Sicilia, schiave romene nelle campagne: mogli dei padroni sanno, ma tacciono
23 Ottobre 2014 - di Silvia_Di_Pasquale
VITTORIA (RAGUSA) – Sanno, ma tacciono: le mogli dei padroni delle serre in cui migliaia di romene vengono sfruttate per la raccolta dei pomodori a Vittoria (RAGUSA), preferiscono rimanere in silenzio e non dire nulla, o almeno, questo è quello che fa la maggior parte di loro. Come spiega Dario Di Vico sul Corriere della Sera:
“Le signore di Vittoria non hanno preso di petto la questione, vivono lontane dal luogo dei misfatti, sono coetanee dei loro mariti e figlie di altri padroncini, tutte casalinghe e in fondo anche loro non possono giocarsi il posto di moglie. Qualcuna va dal parroco e se la prende con le romene accusate di lavorare in abiti succinti (nelle serre ci sono anche 50 gradi!), le altre chiudono le orecchie se l’uomo spiega che d’estate preferisce dormire in campagna”.
Sarebbero tra le 1000 e le 1500 le donne romene che si trovano in questa situazione.
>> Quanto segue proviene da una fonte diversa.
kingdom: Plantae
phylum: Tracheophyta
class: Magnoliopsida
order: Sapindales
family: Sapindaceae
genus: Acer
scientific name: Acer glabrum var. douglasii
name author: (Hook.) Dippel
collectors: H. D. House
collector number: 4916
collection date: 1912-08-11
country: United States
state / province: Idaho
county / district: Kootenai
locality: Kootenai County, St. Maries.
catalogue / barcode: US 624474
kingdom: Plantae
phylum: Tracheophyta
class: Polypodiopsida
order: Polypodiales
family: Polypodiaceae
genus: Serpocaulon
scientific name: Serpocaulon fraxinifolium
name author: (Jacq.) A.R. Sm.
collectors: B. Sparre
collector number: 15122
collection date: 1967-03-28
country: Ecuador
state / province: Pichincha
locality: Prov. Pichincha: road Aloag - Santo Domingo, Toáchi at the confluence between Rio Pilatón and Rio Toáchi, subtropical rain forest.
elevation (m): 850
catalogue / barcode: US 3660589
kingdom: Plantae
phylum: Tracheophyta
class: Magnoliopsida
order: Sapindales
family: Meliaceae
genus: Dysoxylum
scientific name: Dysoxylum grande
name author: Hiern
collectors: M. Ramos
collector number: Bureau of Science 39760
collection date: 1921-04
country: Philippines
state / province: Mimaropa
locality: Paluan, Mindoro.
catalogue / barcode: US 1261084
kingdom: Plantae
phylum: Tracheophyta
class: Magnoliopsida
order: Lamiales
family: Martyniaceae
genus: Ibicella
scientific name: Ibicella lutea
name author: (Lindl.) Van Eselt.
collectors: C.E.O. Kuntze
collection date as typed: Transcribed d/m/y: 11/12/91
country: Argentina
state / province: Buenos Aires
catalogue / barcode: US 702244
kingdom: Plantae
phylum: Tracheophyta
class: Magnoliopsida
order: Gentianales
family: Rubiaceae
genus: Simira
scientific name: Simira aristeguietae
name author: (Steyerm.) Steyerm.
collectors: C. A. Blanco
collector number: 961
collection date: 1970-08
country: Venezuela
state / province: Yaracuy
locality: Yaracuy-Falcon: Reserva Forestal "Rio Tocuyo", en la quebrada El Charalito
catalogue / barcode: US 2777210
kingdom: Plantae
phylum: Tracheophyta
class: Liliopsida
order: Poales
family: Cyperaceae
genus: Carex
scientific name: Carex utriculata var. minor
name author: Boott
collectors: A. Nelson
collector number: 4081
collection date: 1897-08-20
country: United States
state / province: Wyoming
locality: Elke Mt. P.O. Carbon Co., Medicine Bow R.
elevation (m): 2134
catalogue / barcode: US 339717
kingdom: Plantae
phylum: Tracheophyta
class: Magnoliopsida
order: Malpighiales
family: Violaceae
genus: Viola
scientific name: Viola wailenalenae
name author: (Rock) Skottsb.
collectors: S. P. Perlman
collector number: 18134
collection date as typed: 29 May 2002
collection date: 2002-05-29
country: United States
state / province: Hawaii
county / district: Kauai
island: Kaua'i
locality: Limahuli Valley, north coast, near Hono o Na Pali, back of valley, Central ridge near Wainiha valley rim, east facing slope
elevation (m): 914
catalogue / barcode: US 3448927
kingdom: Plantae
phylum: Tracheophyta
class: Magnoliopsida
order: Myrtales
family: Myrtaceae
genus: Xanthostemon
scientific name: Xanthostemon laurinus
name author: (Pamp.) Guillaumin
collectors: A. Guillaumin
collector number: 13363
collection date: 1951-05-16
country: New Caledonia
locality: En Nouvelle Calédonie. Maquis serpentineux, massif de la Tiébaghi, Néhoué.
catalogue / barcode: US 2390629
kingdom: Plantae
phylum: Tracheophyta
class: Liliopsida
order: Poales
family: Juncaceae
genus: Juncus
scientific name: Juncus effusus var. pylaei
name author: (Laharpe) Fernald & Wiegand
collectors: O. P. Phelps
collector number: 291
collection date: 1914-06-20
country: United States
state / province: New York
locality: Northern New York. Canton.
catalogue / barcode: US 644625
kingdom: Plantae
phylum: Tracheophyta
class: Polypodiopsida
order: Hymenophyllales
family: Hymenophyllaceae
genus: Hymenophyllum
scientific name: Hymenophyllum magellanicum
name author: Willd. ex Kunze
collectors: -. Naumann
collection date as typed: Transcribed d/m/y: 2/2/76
Hanno tra i 20 e i 40 anni e lavorano fino a 11 ore consecutive per sei giorni alla settimana, guadagnando 10-15 euro al giorno. Alcune di loro si sono date anche alla prostituzione nelle discoteche rurali. Altre finiscono in un rovinoso e forzoso concubinato con i loro titolari. Troppa è la paura di finire su una strada: perdi il lavoro, e con esso anche l’alloggio.
“L’arroganza maschilista dei padroncini si spinge al punto di non usare il preservativo e la consuetudine diventa dramma con il ricorso all’aborto. In qualche caso (raro) i tempi limite sono trascorsi e sono nate delle bambine”, spiega Di Vico.
Don Beniamino Sacco denuncia “festini agricoli”, che si terrebbero nelle campagne, nella zona tra Scoglitti e Acate, su fino a Ragusa. Una deriva preoccupante, che allarma anche Giuseppe Nicosia, sindaco di Vittoria. La paura è quella che il pomodoro ciliegino diventi sinonimo di schiavitù e sfruttamento e venga perciò boicottato.